##### Given records

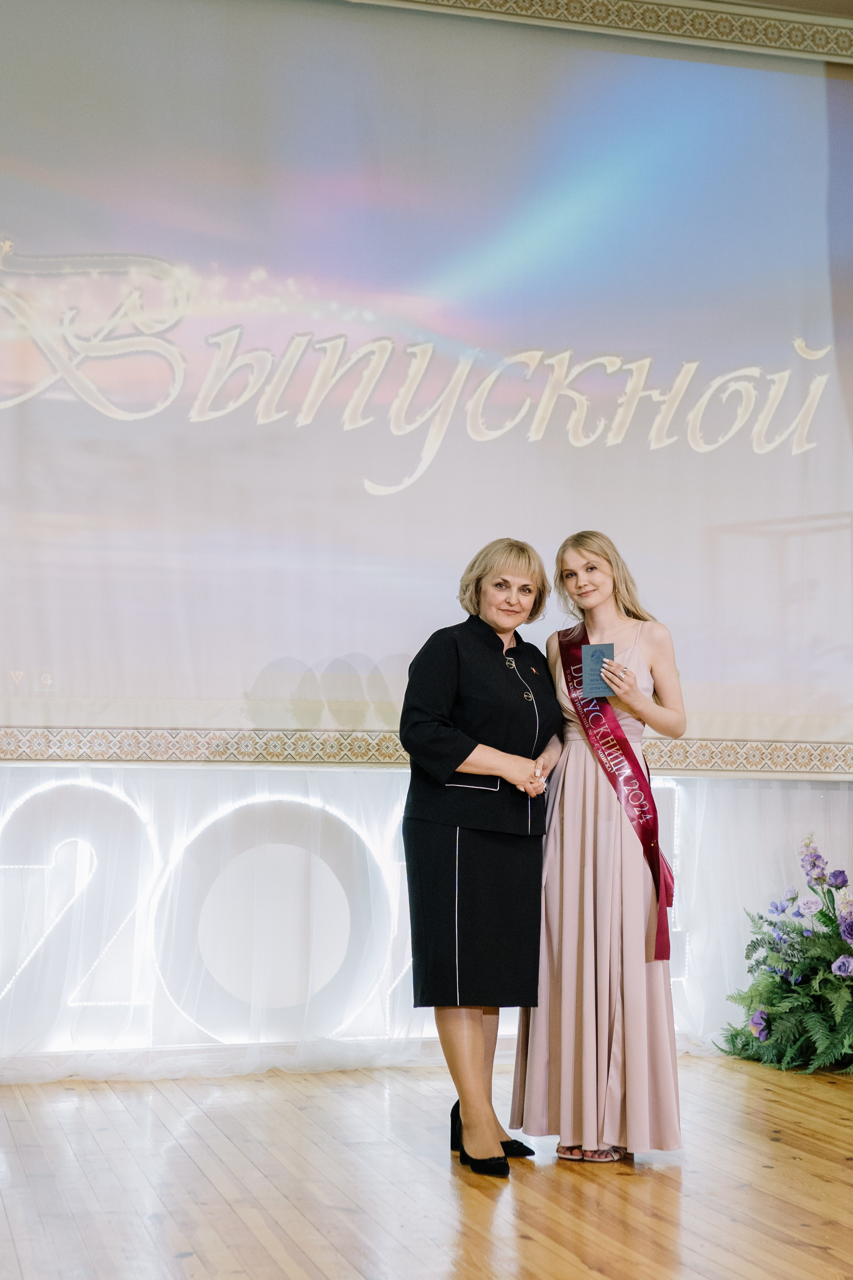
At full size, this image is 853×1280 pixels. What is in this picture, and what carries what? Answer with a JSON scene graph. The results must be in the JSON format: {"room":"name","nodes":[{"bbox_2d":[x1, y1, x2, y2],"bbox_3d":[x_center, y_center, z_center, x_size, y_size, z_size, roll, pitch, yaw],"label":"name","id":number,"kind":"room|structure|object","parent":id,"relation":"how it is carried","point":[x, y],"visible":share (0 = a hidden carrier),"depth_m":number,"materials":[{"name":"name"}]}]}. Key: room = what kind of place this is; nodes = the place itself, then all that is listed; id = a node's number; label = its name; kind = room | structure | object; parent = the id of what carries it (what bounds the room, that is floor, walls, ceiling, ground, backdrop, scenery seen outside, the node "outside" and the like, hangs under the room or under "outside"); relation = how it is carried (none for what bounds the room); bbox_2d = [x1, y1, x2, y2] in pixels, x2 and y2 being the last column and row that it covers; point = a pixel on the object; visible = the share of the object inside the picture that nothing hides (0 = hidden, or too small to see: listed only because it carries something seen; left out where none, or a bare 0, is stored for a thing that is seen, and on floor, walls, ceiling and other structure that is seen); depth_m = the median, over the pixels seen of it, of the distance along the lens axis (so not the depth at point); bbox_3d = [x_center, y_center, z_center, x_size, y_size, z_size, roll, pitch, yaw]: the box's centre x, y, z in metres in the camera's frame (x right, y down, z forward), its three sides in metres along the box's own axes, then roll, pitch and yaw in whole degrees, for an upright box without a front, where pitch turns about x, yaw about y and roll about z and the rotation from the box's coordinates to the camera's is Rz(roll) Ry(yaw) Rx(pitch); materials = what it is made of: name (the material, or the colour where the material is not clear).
{"room":"event hall","nodes":[
{"label":"event hall","id":0,"kind":"room"},
{"bbox_2d":[0,1052,852,1279],"bbox_3d":[0.506,1.279,3.069,6.659,0.110,6.772,1,-4,-17],"label":"wooden floor","id":1,"kind":"structure","parent":0,"point":[787,1110],"depth_m":4.42,"materials":[{"name":"brown wood"}]},
{"bbox_2d":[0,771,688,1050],"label":"illuminated sign","id":2,"kind":"object","parent":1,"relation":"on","point":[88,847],"visible":0.55,"depth_m":6.26,"materials":[{"name":"white"}]},
{"bbox_2d":[400,538,563,1172],"bbox_3d":[0.163,0.562,4.942,0.505,1.562,0.648,1,-4,-17],"label":"woman","id":3,"kind":"object","parent":1,"relation":"on","point":[444,772],"visible":0.95,"depth_m":4.77},
{"bbox_2d":[513,527,687,1162],"bbox_3d":[0.480,0.557,5.026,0.491,1.607,0.584,1,-4,-17],"label":"woman","id":4,"kind":"object","parent":1,"relation":"on","point":[588,592],"visible":0.91,"depth_m":4.84},
{"bbox_2d":[579,642,616,698],"bbox_3d":[0.480,0.093,5.165,0.112,0.159,0.143,0,-4,11],"label":"diploma","id":5,"kind":"object","parent":4,"relation":"in","point":[593,655],"visible":0.87,"depth_m":5.17,"materials":[{"name":"blue paper"}]},
{"bbox_2d":[714,835,852,1073],"bbox_3d":[1.510,1.066,6.343,0.947,0.796,1.086,1,-4,-17],"label":"flower arrangement","id":6,"kind":"object","parent":1,"relation":"on","point":[827,980],"visible":0.99,"depth_m":6.28,"materials":[{"name":"plant"}]},
{"bbox_2d":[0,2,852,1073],"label":"wall","id":7,"kind":"structure","parent":0,"point":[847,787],"depth_m":6.24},
{"bbox_2d":[0,0,852,768],"bbox_3d":[-0.072,-0.904,6.336,4.763,2.683,0.136,1,-4,-17],"label":"projection screen","id":8,"kind":"object","parent":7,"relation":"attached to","point":[105,419],"visible":0.99,"depth_m":6.29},
{"bbox_2d":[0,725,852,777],"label":"border trim","id":9,"kind":"object","parent":7,"relation":"attached to","point":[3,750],"visible":0.77,"depth_m":5.98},
{"bbox_2d":[0,763,852,1072],"bbox_3d":[-0.120,0.652,6.364,4.781,1.588,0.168,1,-4,-17],"label":"curtain","id":10,"kind":"object","parent":7,"relation":"attached to","point":[722,787],"visible":0.57,"depth_m":6.24,"materials":[{"name":"white fabric"}]},
{"bbox_2d":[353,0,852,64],"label":"trim","id":11,"kind":"structure","parent":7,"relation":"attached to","point":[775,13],"depth_m":6.68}
]}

##########

### Task to complete
Retype the data above as given, letting no picture into the copy.

### Output for this exercise
At full size, this image is 853×1280 pixels. What is in this picture, and what carries what? Answer with a JSON scene graph. The results must be in the JSON format: {"room":"name","nodes":[{"bbox_2d":[x1, y1, x2, y2],"bbox_3d":[x_center, y_center, z_center, x_size, y_size, z_size, roll, pitch, yaw],"label":"name","id":number,"kind":"room|structure|object","parent":id,"relation":"how it is carried","point":[x, y],"visible":share (0 = a hidden carrier),"depth_m":number,"materials":[{"name":"name"}]}]}. Key: room = what kind of place this is; nodes = the place itself, then all that is listed; id = a node's number; label = its name; kind = room | structure | object; parent = the id of what carries it (what bounds the room, that is floor, walls, ceiling, ground, backdrop, scenery seen outside, the node "outside" and the like, hangs under the room or under "outside"); relation = how it is carried (none for what bounds the room); bbox_2d = [x1, y1, x2, y2] in pixels, x2 and y2 being the last column and row that it covers; point = a pixel on the object; visible = the share of the object inside the picture that nothing hides (0 = hidden, or too small to see: listed only because it carries something seen; left out where none, or a bare 0, is stored for a thing that is seen, and on floor, walls, ceiling and other structure that is seen); depth_m = the median, over the pixels seen of it, of the distance along the lens axis (so not the depth at point); bbox_3d = [x_center, y_center, z_center, x_size, y_size, z_size, roll, pitch, yaw]: the box's centre x, y, z in metres in the camera's frame (x right, y down, z forward), its three sides in metres along the box's own axes, then roll, pitch and yaw in whole degrees, for an upright box without a front, where pitch turns about x, yaw about y and roll about z and the rotation from the box's coordinates to the camera's is Rz(roll) Ry(yaw) Rx(pitch); materials = what it is made of: name (the material, or the colour where the material is not clear).
{"room":"event hall","nodes":[
{"label":"event hall","id":0,"kind":"room"},
{"bbox_2d":[0,1052,852,1279],"bbox_3d":[0.506,1.279,3.069,6.659,0.110,6.772,1,-4,-17],"label":"wooden floor","id":1,"kind":"structure","parent":0,"point":[787,1110],"depth_m":4.42,"materials":[{"name":"brown wood"}]},
{"bbox_2d":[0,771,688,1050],"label":"illuminated sign","id":2,"kind":"object","parent":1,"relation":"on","point":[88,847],"visible":0.55,"depth_m":6.26,"materials":[{"name":"white"}]},
{"bbox_2d":[400,538,563,1172],"bbox_3d":[0.163,0.562,4.942,0.505,1.562,0.648,1,-4,-17],"label":"woman","id":3,"kind":"object","parent":1,"relation":"on","point":[444,772],"visible":0.95,"depth_m":4.77},
{"bbox_2d":[513,527,687,1162],"bbox_3d":[0.480,0.557,5.026,0.491,1.607,0.584,1,-4,-17],"label":"woman","id":4,"kind":"object","parent":1,"relation":"on","point":[588,592],"visible":0.91,"depth_m":4.84},
{"bbox_2d":[579,642,616,698],"bbox_3d":[0.480,0.093,5.165,0.112,0.159,0.143,0,-4,11],"label":"diploma","id":5,"kind":"object","parent":4,"relation":"in","point":[593,655],"visible":0.87,"depth_m":5.17,"materials":[{"name":"blue paper"}]},
{"bbox_2d":[714,835,852,1073],"bbox_3d":[1.510,1.066,6.343,0.947,0.796,1.086,1,-4,-17],"label":"flower arrangement","id":6,"kind":"object","parent":1,"relation":"on","point":[827,980],"visible":0.99,"depth_m":6.28,"materials":[{"name":"plant"}]},
{"bbox_2d":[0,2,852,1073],"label":"wall","id":7,"kind":"structure","parent":0,"point":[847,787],"depth_m":6.24},
{"bbox_2d":[0,0,852,768],"bbox_3d":[-0.072,-0.904,6.336,4.763,2.683,0.136,1,-4,-17],"label":"projection screen","id":8,"kind":"object","parent":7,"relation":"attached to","point":[105,419],"visible":0.99,"depth_m":6.29},
{"bbox_2d":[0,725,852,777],"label":"border trim","id":9,"kind":"object","parent":7,"relation":"attached to","point":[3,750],"visible":0.77,"depth_m":5.98},
{"bbox_2d":[0,763,852,1072],"bbox_3d":[-0.120,0.652,6.364,4.781,1.588,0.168,1,-4,-17],"label":"curtain","id":10,"kind":"object","parent":7,"relation":"attached to","point":[722,787],"visible":0.57,"depth_m":6.24,"materials":[{"name":"white fabric"}]},
{"bbox_2d":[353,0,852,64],"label":"trim","id":11,"kind":"structure","parent":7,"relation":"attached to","point":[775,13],"depth_m":6.68}
]}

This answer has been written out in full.